[[ AVAILABLE DATA open ]]

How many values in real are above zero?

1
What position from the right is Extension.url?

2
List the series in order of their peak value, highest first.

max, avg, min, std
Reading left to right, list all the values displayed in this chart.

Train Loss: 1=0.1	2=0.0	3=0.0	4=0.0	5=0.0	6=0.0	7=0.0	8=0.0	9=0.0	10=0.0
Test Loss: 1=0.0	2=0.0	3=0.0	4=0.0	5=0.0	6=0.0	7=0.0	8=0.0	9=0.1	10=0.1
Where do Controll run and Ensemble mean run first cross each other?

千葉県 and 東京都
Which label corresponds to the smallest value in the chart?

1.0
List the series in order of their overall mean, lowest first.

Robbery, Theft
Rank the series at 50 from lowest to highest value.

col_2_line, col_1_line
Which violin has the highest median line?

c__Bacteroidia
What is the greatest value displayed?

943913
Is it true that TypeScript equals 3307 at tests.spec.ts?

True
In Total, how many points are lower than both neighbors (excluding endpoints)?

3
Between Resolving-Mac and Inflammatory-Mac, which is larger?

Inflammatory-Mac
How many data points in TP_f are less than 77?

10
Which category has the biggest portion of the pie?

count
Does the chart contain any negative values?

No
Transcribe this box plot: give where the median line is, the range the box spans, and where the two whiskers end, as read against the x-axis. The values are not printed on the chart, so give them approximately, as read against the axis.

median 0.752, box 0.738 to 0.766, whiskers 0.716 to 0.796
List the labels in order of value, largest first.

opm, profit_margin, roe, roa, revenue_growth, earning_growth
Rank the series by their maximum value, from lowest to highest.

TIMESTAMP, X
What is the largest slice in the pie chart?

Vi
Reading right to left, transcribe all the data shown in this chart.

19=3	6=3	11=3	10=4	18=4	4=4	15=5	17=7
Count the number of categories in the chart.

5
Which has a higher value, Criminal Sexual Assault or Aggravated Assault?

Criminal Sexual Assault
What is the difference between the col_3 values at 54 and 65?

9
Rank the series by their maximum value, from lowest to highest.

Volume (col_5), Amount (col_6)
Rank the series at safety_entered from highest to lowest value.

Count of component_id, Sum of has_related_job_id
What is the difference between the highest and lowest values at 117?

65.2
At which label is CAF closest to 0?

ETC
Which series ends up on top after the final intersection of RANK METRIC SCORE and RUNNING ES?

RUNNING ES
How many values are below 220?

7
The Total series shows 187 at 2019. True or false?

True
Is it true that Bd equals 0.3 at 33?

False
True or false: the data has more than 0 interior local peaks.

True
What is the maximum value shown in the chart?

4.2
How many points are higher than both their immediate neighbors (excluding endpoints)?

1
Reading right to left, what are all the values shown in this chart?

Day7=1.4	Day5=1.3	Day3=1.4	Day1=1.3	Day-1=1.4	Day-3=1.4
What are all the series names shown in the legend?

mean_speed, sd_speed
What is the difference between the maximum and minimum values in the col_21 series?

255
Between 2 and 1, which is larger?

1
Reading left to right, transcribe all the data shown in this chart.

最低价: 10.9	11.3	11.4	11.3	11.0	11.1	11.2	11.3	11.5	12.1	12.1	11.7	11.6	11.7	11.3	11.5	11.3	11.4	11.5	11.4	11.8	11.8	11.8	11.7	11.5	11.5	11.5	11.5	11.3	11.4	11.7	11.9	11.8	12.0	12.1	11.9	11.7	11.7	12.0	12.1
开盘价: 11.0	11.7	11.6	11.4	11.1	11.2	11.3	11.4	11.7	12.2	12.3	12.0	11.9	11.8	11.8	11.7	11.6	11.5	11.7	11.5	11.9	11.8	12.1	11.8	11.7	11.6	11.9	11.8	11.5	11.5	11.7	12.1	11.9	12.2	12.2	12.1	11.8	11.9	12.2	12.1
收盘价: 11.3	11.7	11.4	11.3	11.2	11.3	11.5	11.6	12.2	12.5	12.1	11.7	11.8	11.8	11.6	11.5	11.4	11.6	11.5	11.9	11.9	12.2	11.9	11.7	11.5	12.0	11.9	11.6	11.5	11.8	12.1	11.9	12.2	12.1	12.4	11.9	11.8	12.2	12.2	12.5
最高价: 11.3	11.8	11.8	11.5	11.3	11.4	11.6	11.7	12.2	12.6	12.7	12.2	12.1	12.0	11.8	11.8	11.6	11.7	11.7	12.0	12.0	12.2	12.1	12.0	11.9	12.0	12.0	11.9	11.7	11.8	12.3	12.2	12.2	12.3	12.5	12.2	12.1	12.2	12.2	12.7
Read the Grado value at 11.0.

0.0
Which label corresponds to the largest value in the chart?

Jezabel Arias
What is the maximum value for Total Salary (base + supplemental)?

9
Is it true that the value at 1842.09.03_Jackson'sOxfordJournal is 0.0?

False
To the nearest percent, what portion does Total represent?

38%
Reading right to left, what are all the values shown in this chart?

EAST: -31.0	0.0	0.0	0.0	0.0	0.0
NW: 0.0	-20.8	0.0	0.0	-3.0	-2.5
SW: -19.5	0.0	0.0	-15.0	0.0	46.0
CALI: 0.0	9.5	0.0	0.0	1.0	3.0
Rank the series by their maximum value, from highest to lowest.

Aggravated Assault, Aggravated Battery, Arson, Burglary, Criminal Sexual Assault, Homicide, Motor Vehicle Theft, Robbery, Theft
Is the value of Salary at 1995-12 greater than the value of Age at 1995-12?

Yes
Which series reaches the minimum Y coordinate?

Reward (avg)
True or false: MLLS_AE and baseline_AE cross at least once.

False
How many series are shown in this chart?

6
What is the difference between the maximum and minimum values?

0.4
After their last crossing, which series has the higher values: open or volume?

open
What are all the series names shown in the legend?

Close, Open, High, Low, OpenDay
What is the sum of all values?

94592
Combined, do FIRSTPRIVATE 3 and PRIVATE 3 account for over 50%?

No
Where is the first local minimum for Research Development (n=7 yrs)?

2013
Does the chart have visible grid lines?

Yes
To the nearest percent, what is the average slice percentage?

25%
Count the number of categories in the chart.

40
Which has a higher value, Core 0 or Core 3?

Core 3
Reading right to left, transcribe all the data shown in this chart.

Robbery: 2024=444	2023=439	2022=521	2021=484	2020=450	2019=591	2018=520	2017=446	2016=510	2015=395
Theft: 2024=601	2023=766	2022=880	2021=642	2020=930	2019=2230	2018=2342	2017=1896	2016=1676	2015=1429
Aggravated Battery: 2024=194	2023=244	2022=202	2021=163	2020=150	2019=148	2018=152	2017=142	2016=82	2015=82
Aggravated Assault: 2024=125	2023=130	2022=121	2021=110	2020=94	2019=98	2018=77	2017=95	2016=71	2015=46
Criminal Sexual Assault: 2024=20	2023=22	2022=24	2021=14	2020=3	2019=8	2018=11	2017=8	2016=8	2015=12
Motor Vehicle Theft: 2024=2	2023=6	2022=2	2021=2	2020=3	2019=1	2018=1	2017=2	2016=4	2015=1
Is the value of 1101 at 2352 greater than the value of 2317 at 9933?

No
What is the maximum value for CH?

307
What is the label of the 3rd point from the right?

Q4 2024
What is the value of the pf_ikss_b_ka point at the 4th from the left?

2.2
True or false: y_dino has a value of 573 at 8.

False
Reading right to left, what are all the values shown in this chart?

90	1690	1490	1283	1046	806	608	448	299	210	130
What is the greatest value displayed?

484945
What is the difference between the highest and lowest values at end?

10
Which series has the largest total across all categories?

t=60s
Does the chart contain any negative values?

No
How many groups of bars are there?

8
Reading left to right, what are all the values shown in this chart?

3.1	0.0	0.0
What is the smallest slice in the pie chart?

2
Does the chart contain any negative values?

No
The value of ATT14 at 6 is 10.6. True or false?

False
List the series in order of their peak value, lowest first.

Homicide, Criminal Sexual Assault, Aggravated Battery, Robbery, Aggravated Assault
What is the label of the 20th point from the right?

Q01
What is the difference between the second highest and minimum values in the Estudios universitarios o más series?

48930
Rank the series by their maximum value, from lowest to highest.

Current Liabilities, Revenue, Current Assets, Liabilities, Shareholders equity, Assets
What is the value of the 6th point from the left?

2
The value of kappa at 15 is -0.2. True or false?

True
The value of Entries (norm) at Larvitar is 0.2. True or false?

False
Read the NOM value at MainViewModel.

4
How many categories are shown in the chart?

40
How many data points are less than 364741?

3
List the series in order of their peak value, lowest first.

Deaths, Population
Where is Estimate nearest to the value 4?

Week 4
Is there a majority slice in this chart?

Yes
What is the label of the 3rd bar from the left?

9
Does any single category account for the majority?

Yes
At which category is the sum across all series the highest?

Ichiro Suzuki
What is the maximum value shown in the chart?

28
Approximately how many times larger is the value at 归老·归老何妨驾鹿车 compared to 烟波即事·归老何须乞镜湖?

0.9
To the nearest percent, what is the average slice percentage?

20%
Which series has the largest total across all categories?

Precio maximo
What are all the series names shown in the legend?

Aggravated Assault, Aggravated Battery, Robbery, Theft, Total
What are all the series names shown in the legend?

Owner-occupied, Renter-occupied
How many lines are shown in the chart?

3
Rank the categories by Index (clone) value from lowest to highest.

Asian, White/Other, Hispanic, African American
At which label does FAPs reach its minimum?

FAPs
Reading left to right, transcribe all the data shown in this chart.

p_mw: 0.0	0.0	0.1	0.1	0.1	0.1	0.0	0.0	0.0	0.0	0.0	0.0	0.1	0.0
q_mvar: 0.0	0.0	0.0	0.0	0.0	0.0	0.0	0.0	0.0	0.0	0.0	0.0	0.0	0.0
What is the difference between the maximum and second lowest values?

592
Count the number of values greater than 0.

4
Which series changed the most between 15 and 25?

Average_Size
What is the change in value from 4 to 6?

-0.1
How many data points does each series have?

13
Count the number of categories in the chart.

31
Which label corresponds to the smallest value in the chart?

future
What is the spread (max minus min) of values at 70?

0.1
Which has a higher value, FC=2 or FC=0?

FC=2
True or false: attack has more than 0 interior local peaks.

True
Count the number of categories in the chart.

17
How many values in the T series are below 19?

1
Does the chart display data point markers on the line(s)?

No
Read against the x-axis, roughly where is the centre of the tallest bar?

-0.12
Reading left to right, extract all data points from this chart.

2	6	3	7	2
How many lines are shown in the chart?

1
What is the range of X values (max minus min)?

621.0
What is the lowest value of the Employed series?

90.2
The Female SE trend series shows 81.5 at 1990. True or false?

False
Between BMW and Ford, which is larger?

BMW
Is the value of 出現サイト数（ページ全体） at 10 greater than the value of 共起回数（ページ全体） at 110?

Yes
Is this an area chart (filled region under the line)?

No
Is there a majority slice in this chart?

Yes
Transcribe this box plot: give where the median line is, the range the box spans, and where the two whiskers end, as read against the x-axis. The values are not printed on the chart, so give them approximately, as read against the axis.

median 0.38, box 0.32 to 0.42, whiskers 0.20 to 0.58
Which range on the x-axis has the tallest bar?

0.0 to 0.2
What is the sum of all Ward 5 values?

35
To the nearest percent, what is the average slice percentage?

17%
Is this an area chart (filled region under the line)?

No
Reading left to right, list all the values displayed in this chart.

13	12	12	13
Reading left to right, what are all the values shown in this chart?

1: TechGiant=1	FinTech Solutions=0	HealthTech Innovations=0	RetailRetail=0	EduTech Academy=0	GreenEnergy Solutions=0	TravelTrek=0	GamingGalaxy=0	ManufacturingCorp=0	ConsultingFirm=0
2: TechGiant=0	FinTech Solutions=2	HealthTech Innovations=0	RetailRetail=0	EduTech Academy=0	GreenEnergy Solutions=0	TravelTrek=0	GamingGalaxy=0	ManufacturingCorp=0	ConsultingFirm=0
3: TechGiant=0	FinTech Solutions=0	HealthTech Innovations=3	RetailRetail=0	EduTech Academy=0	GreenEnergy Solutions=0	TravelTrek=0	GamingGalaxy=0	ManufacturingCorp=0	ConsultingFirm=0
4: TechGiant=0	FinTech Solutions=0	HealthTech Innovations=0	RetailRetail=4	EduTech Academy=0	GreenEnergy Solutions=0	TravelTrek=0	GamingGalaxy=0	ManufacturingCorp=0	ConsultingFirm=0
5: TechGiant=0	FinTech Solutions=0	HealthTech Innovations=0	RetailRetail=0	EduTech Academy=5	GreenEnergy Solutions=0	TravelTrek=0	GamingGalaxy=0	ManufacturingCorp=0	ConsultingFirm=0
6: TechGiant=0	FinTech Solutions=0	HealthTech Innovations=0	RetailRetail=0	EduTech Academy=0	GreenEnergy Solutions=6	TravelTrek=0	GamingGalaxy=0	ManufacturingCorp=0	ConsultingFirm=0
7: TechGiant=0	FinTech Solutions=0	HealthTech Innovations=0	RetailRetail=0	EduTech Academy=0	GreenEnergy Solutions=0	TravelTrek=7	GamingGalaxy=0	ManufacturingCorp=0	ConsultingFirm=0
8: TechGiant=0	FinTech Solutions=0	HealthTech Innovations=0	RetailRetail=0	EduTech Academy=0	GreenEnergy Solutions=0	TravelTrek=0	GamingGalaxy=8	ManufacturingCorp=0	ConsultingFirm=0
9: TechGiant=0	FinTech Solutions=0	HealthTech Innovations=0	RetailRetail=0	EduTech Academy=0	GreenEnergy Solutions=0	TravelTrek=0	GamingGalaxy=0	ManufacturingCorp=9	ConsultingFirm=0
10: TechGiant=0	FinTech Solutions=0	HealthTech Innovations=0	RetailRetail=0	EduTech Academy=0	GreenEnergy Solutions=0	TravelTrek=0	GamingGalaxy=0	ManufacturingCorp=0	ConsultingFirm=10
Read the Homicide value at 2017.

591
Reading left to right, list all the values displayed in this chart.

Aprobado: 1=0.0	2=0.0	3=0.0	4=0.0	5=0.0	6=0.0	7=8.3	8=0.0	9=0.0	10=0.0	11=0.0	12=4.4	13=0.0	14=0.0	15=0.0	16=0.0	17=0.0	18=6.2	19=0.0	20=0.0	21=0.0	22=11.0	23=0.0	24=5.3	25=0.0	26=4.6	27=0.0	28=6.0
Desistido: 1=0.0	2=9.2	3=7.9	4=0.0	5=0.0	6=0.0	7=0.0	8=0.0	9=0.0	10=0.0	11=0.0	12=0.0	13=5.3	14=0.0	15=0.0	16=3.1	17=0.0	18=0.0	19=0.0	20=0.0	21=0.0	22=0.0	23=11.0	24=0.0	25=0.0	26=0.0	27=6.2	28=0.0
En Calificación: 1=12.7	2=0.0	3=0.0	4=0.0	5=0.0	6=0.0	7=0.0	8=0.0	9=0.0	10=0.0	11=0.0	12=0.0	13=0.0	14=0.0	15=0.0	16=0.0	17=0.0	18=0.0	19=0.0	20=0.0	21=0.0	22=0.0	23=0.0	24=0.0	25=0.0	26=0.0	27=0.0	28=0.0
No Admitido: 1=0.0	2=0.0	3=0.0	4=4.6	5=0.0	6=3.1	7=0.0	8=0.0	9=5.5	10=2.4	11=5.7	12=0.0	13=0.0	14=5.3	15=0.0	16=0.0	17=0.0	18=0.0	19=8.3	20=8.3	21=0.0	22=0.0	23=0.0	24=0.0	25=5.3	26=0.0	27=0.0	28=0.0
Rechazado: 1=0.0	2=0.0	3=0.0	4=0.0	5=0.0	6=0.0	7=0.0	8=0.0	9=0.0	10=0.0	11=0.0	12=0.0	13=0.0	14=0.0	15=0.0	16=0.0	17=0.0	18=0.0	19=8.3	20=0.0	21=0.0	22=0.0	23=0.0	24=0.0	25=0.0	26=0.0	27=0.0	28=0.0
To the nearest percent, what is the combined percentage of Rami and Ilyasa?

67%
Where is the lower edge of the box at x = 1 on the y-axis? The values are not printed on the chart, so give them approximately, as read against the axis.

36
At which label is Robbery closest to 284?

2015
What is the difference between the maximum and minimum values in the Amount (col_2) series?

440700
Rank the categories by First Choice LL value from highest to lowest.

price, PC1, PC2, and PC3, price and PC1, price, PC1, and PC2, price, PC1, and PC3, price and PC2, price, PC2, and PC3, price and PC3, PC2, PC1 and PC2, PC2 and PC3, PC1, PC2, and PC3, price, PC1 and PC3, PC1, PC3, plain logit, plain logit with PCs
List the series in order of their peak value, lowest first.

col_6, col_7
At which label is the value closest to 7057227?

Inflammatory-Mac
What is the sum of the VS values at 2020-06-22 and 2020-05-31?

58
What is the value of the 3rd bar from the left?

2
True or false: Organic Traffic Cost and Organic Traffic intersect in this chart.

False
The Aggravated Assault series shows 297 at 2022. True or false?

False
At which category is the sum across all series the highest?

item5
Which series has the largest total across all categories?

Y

[[ AVAILABLE DATA closed ]]

**TASK DIRECTIONS**
Identify each line in the entries above that contains the string "FAPs", and copy those lines.

**THE ANSWER**
At which label does FAPs reach its minimum?
FAPs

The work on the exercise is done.